Powiel bez zmian fragment danych od wiersza zawierającego „Q: Count the blue egg candles in this image.” aż do końca danych, włącznie z obydwoma krańcami. Obrazy pomiń w odpowiedzi.

Wiersze danych:
• • • • • • •
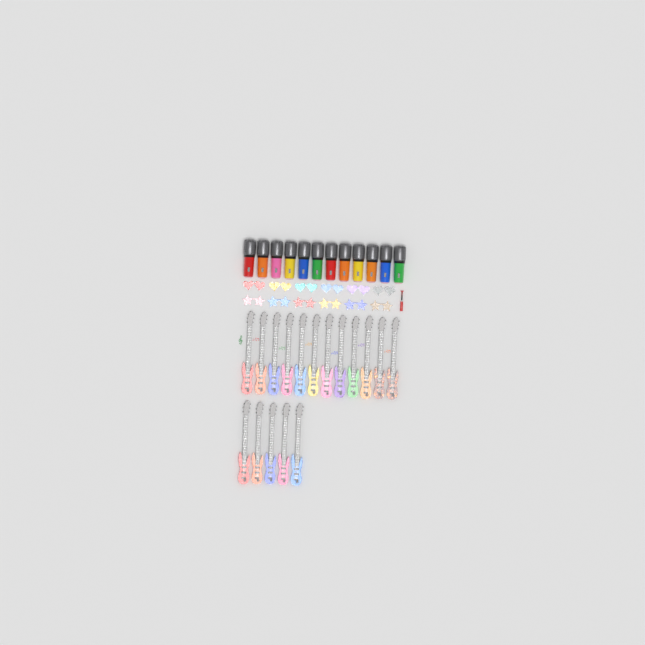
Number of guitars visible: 17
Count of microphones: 12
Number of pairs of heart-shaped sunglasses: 6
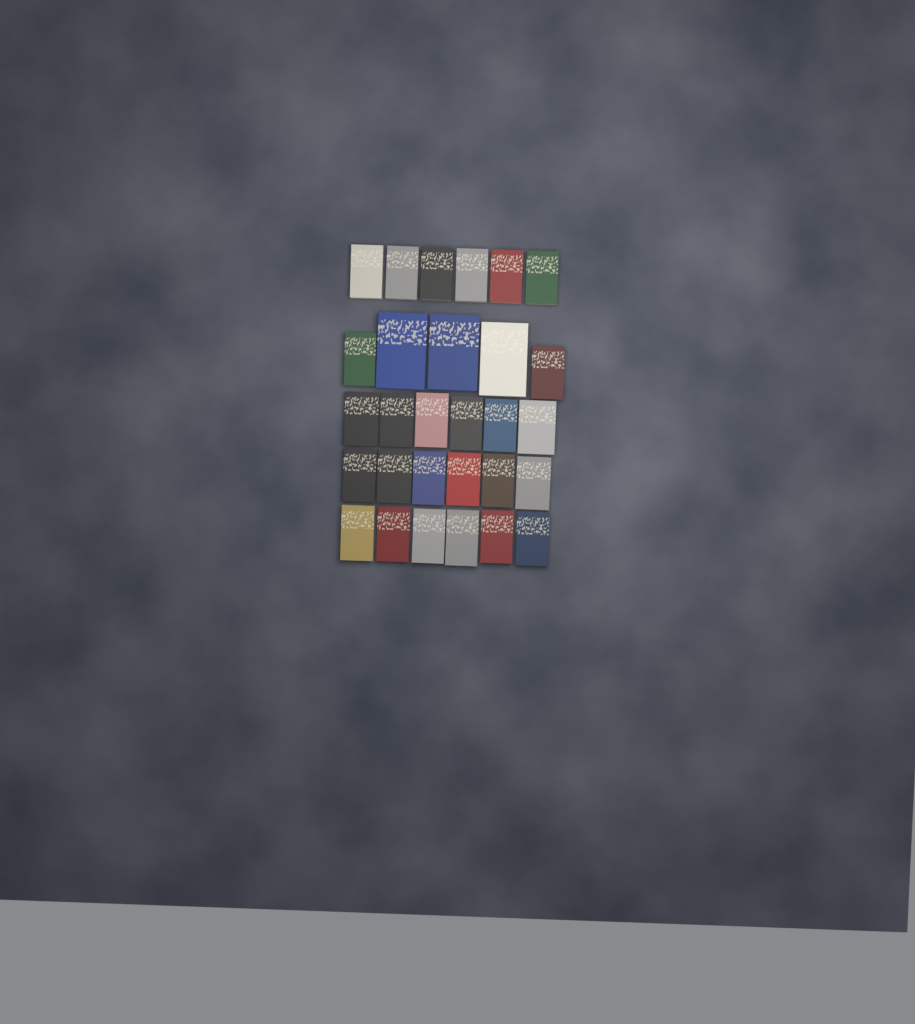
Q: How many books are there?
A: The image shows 29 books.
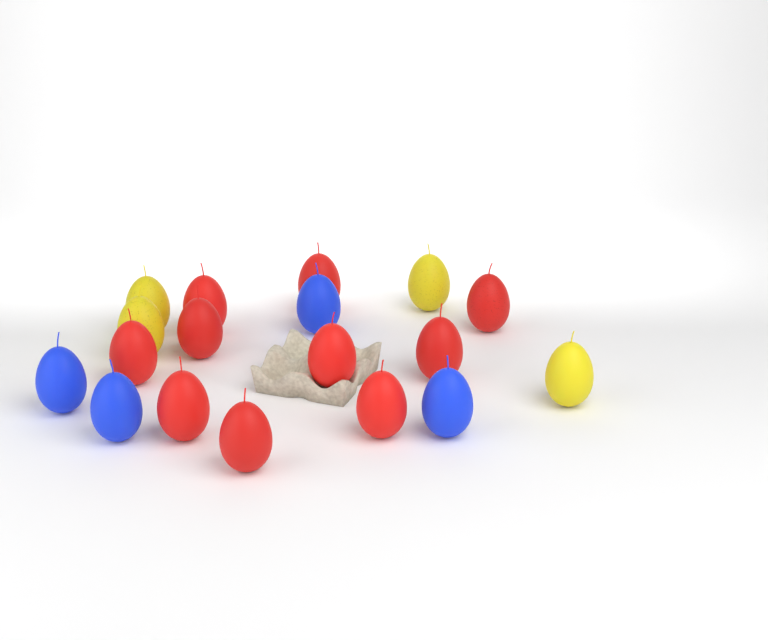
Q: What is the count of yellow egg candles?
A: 4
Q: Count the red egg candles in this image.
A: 10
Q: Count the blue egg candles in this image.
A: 4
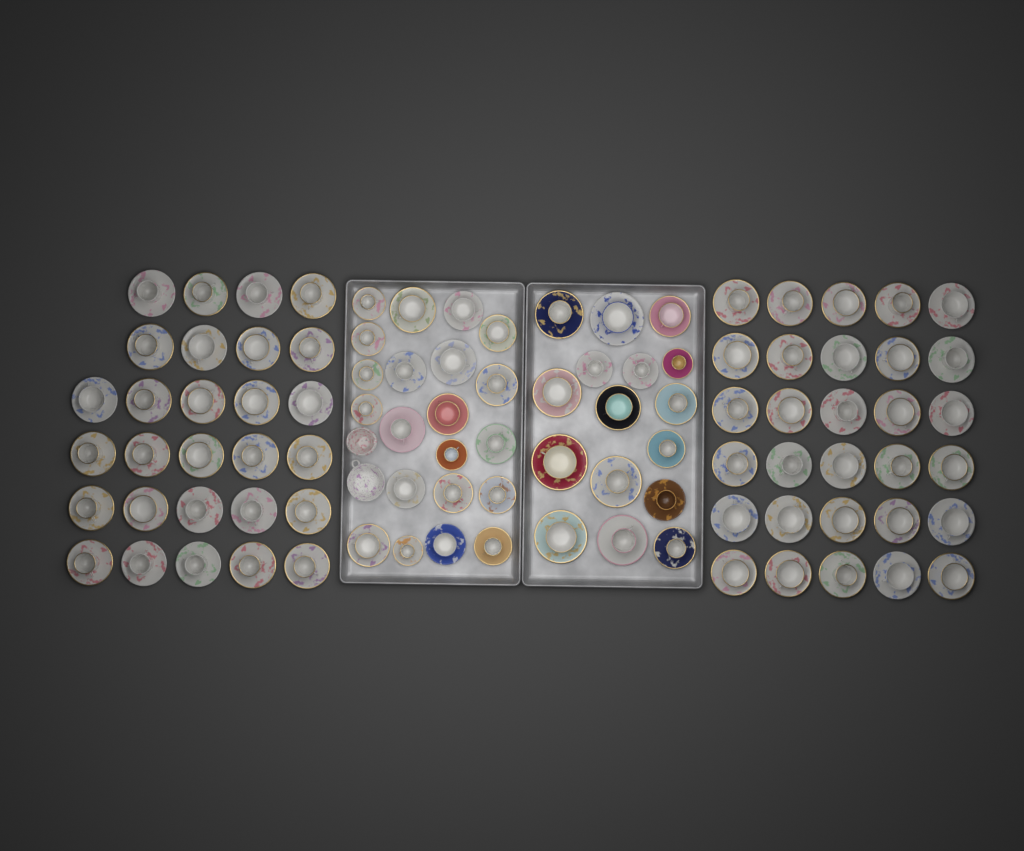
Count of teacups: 95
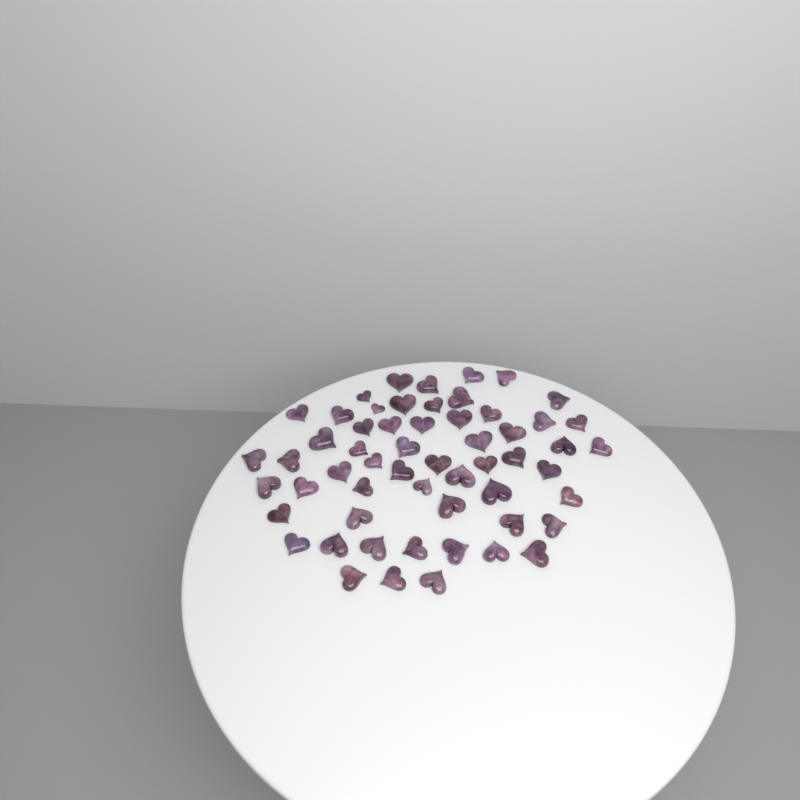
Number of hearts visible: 57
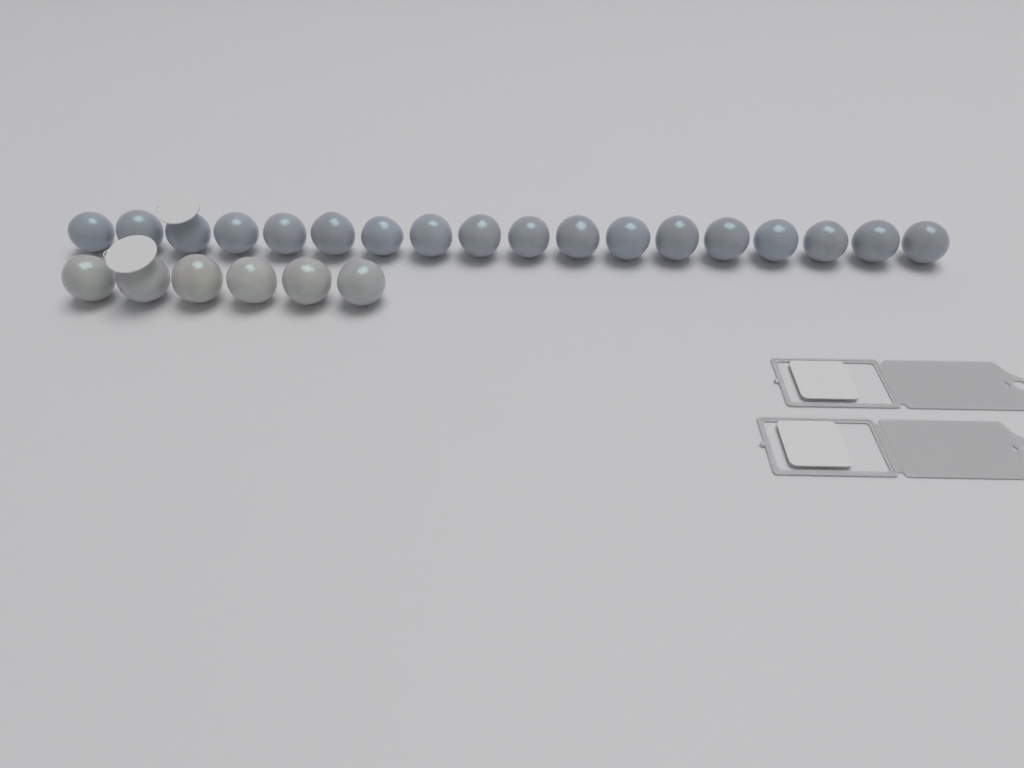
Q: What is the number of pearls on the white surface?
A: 24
• • • • • • •
Wykonane ćwiczenie:
Q: Count the blue egg candles in this image.
A: 4
Count of teacups: 95
Number of hearts visible: 57
Q: What is the number of pearls on the white surface?
A: 24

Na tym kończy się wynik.